_Task statement_
Could you copy, character for character, the part of the entries below that opens with the line containing "از این حیث برای" and closes with the line containing "طلاق گرفتن زوجین وجود دارد.", including both of those lines?

_Exercise data_

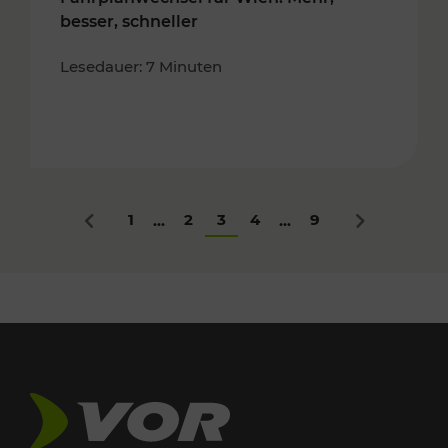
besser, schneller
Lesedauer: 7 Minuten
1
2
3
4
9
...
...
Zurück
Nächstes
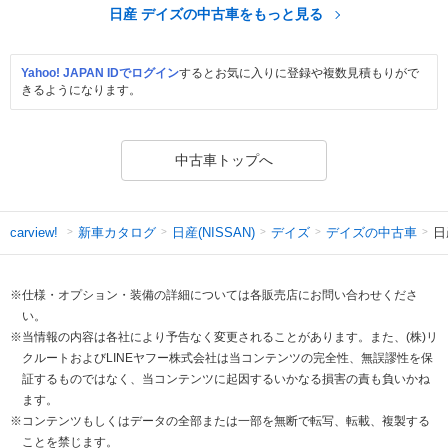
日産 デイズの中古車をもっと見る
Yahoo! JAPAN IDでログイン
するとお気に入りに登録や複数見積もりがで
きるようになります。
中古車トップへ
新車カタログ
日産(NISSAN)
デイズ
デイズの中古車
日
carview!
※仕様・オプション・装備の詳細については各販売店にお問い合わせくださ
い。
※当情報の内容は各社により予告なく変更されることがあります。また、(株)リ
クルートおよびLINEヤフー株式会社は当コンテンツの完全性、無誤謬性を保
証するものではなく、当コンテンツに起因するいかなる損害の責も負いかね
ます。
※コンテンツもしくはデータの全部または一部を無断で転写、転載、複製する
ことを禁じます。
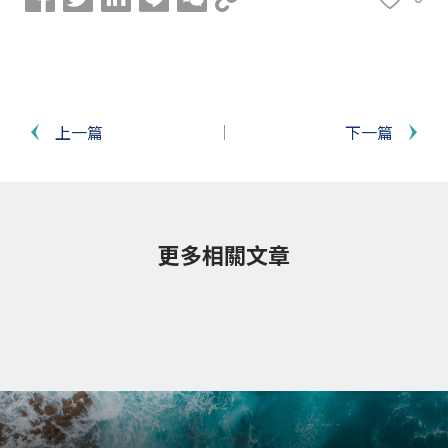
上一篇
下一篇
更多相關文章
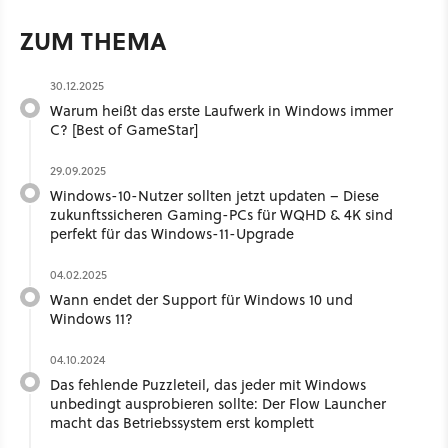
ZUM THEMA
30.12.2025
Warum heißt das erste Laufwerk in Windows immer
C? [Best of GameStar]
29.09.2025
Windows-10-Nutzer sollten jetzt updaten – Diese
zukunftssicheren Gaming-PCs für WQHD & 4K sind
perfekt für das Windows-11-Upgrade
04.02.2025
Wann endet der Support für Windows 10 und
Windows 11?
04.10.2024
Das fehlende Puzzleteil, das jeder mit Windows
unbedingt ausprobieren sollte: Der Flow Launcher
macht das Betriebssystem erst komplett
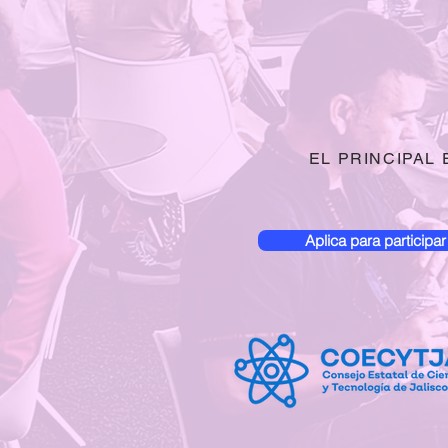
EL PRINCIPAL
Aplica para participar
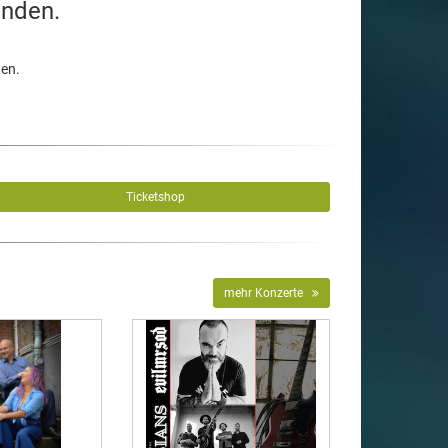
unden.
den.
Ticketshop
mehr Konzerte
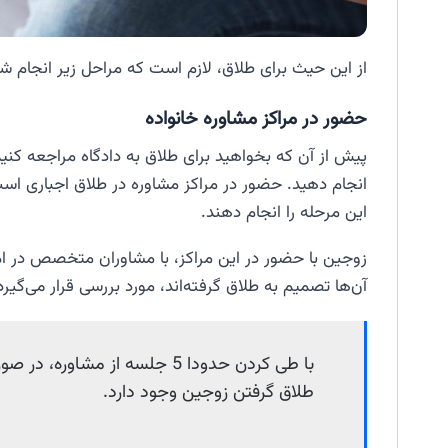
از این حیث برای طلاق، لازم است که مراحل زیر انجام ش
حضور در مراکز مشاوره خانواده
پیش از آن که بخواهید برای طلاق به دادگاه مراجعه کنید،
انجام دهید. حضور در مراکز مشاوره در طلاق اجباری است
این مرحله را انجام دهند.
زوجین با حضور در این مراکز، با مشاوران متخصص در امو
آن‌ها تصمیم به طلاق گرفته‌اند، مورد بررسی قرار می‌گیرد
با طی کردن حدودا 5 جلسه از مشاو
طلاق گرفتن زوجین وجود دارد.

==

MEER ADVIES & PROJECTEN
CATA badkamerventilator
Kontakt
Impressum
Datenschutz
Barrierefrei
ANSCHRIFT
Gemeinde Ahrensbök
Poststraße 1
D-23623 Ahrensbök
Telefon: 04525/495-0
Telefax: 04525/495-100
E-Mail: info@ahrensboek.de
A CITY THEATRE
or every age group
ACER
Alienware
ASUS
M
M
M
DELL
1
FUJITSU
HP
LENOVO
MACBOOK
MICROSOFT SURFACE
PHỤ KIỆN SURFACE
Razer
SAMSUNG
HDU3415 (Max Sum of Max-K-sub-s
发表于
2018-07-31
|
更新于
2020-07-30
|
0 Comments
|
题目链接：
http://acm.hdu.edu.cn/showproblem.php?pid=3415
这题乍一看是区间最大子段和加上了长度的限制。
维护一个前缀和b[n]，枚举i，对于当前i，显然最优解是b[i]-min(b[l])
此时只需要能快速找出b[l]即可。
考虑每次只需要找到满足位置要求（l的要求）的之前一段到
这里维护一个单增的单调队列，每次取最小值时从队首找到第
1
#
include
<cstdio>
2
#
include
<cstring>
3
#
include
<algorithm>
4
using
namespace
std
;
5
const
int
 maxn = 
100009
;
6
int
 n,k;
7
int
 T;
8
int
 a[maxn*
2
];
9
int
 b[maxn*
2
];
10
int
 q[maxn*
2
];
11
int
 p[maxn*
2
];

---

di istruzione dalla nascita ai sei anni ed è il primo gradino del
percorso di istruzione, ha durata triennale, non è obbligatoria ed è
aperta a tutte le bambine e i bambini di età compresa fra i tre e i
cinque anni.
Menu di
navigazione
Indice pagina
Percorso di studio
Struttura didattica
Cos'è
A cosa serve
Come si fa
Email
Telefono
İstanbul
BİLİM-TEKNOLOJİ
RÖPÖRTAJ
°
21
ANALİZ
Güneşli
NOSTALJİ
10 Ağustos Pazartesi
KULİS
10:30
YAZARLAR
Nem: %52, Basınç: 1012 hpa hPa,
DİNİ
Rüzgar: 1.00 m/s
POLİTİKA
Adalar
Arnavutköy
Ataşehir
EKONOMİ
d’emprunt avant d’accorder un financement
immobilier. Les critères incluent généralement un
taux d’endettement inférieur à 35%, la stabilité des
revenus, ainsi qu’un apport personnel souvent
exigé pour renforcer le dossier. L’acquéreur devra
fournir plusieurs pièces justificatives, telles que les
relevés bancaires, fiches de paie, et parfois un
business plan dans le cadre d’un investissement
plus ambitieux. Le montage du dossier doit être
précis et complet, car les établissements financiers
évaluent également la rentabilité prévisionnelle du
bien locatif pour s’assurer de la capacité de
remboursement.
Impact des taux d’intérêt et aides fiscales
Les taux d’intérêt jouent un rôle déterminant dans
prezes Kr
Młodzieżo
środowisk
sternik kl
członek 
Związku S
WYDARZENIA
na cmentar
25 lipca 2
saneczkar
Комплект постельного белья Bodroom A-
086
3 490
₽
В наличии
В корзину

_Exercise answer_
از این حیث برای طلاق، لازم است که مراحل زیر انجام ش
حضور در مراکز مشاوره خانواده
پیش از آن که بخواهید برای طلاق به دادگاه مراجعه کنید،
انجام دهید. حضور در مراکز مشاوره در طلاق اجباری است
این مرحله را انجام دهند.
زوجین با حضور در این مراکز، با مشاوران متخصص در امو
آن‌ها تصمیم به طلاق گرفته‌اند، مورد بررسی قرار می‌گیرد
با طی کردن حدودا 5 جلسه از مشاو
طلاق گرفتن زوجین وجود دارد.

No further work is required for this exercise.